ドライブネッツ ネットワーク オペレーティング システム (DNOS)
このような分離における最初のステップは、すべてのホワイトボックスを個別のモノリシックルーターのように見せないことです。また、それらを様々なルーター「モデル」に集約するプロセスは、多くの特別なスキルと多くの運用オーバーヘッドを必要としないことが望ましいです。我々が提供する分離されたクラスタ、すなわちホワイトボックス・スイッチの集合体は、クラウドコンピューティングのリソースプールのように、一種のクラスタリソースプールとなります。

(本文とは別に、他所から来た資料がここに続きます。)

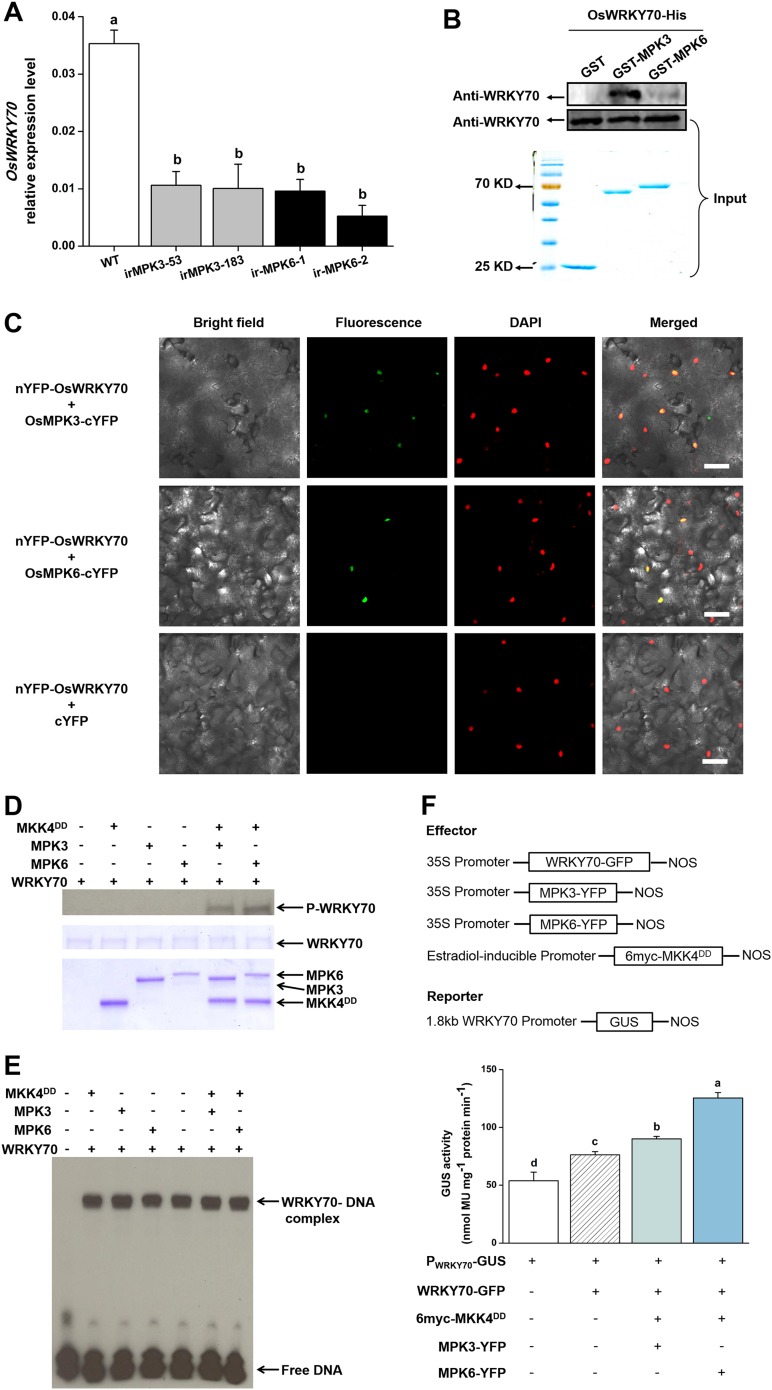
Interactions between OsWRKY70 and OsMPK3/6.(A) Mean transcript levels (+SE, n = 5) of OsWRKY70 in transgenic lines with silencing of OsMPK3 (irMPK3 lines, irMPK3-53, and irMPK3-183) or OsMPK6 (irMPK6 lines, irMPK6-1, and irMPK6-2) after infested by SSB for 1 hr. (B) In vitro interaction assays between OsWRKY70 and OsMPK3 or OsMPK6. GST, GST-MPK3, and GST-MPK6 purified proteins were incubated with WRKY70-His as indicated. WRKY70-His input and pulled-down fractions were analyzed by immunoblotting using anti-WRKY70 antibody (top). Input proteins were monitored by Coomassie blue staining (bottom). This experiment was repeated 3 times with similar results. (C) In vivo bimolecular fluorescence complementation interaction assays between OsWRKY70 and OsMPK3 or OsMPK6. Fluorescence was observed from complementation of the N-terminal part of the YFP fused with OsWRKY70 (nYFP-OsWRKY70) with OsMPK3 or OsMPK6 fused with the C-terminal part of the YFP (OsMPK3-cYFP or OsMPK6-cYFP) and co-localized with DAPI stains in the nuclear compartment of tobacco leaf cells. No fluorescence was observed when nYFP-OsWRKY70 was co-expressed with unfused cYFP. Scale bar, 50 μm. (D) In vitro phosphorylation of OsWRKY70 by OsMPK3/6. The phosphorylated form of OsWRKY70 (P-WRKY70) was detected by using Phos-tag Biotin BTL-104 (top). Input proteins, including OsWRKY70-His (WRKY70), GST-OsPMK3 (MPK3), GST-OsPMK6 (MPK6), and His-OsMKK4DD (MKK4DD) were monitored by Coomassie blue staining. (E) Assays for W-box binding activity of OsWRKY70. GST-OsMPK3 or GST-OsMPK6 was activated by a constitutively active form of OsMKK4, His-OsMKK4DD. BS65 containing two W-boxes was used as the probe. (F) Assays for transactivation activity of OsWRKY70. Leaves of N. benthamiana were agroinfiltrated with the indicated constructs. 24 hr later, leaves were injected with 10 mM 17-β-estradiol and were incubated for 12 hr. Total protein was extracted and GUS activities were subsequently quantified. Eight plants were used for each treatment. Letters indicate significant differences among different lines (A) or treatments (F) (p < 0.05, Duncan's multiple range test).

しかし、実際はクラウドのリソースプールは一纏まりに接続されたサーバー群に過ぎないのに、なぜ統合された単一の仮想ホストとなることが可能なのでしょうか。クラウドコンピューティングのような分離型ネットワークを可能にするキーは具体的にはオーケストレーションです。クラウドコンピューティングでは、コンテナ化されたソフトウェアのマイクロ機能をハードウェアホストに割り当てる作業をオーケストレーションと言いますが、「分離されたルーター」の編成に必要なのもまたオーケストレーションなのです。

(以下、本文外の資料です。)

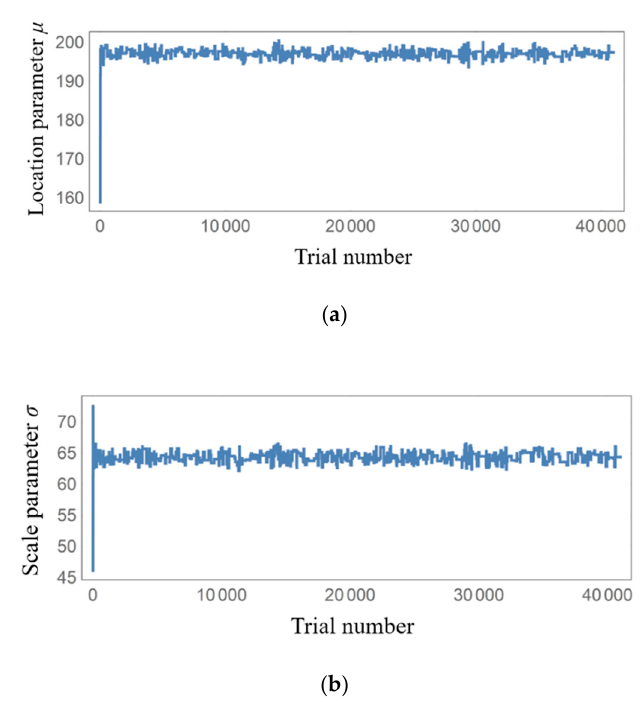
Figure 10. Sample parameter series of posterior distribution of Gumbel distribution fitted to the analytical data generated by the Metropolis method. ( a ) Location parameter μ ; ( b ) Scale parameter σ .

DriveNets の「ネットワーク・クラウド・アーキテクチャ」では、オーケストレーションは「DNOR(DriveNets Network Orchestrator)」が担い、DriveNets はオーケストレーションを文字通り次のレベルに引き上げるために DNOR のバージョン 2.0 をリリースしたばかりです。はじめに、DriveNets のネットワーククラウドでは、ネットワーク事業者がホワイトボックスのハードウェアとマイクロ機能のソフトウェアから特定のルーターを構成することを可能にしました。これは最初のステップであり、DNOR 2.0 は今、2番目のステップを踏み出しています。
DNORオ ーケストレーターがなければ、分離された「クラスタ」ルータはファブリックで接続された一連のホワイトボックス・スイッチとソフトウェアコンポーネントに過ぎません。すべてのハードウェアとソフトウェアの要素は個別に管理されなければならず、すべてのハードウェア/ソフトウェアルータ インスタンスは、他のルータや管理システムからは別個のルータのように見えます。言うまでもなく、システムの複雑さは、その中の相互に接続し合う要素数に比例するので、これでは運用面で拡張性がありません。設備投資の削減よりも、運用コストの削減を優先させることになるでしょう。

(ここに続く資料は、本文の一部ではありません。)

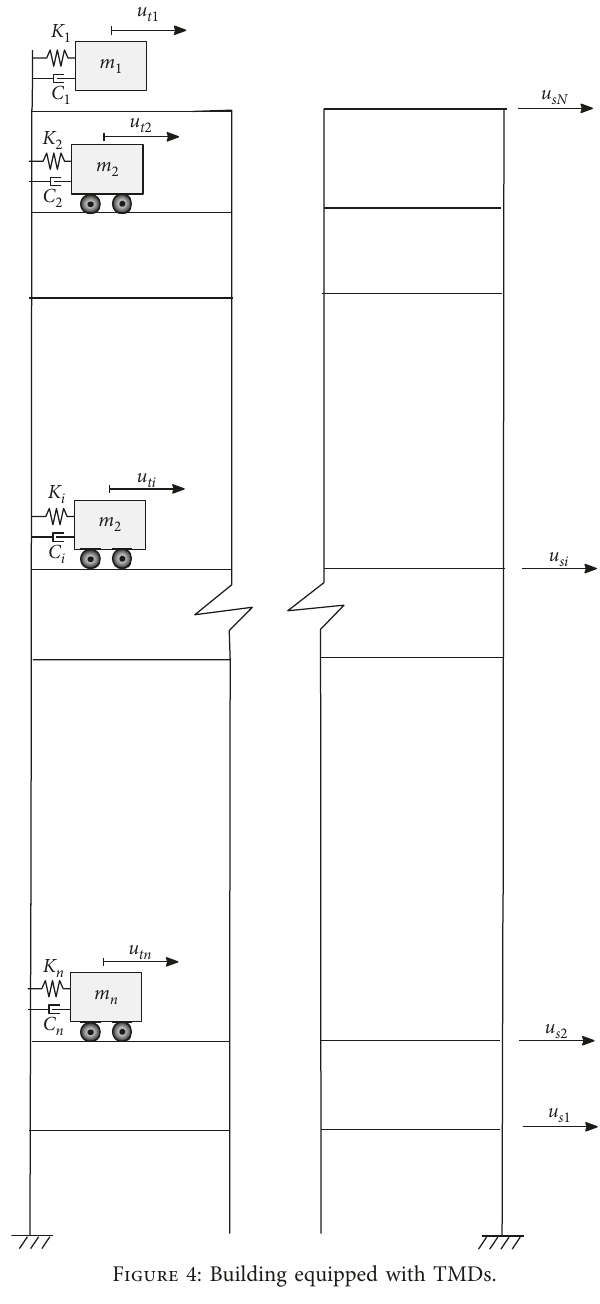
Figure 4: Building equipped with TMDs.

DNOR オーケストレーターにおいては、分離されたクラスタである DriveNets Network Cloud はあらゆる点で単一のルーターのように見えるようになります。さらに、これは分離された要素の追跡を失うことなく行われ、オーケストレーションはクラスタやサードパーティのサービス要素にさえも拡張することができます。オーケストレーションは DNOR によってホワイトボックスのクラスタをマイクロ機能で編成された中央制御インテリジェンスを持つラインカードのシャーシに見せかけます。DriveNets Network Cloud の構成がどれほど大きく、複雑であっても、またホワイトボックスがいくつ使われていても、クラスタは1台のデバイスのように接続され管理されます。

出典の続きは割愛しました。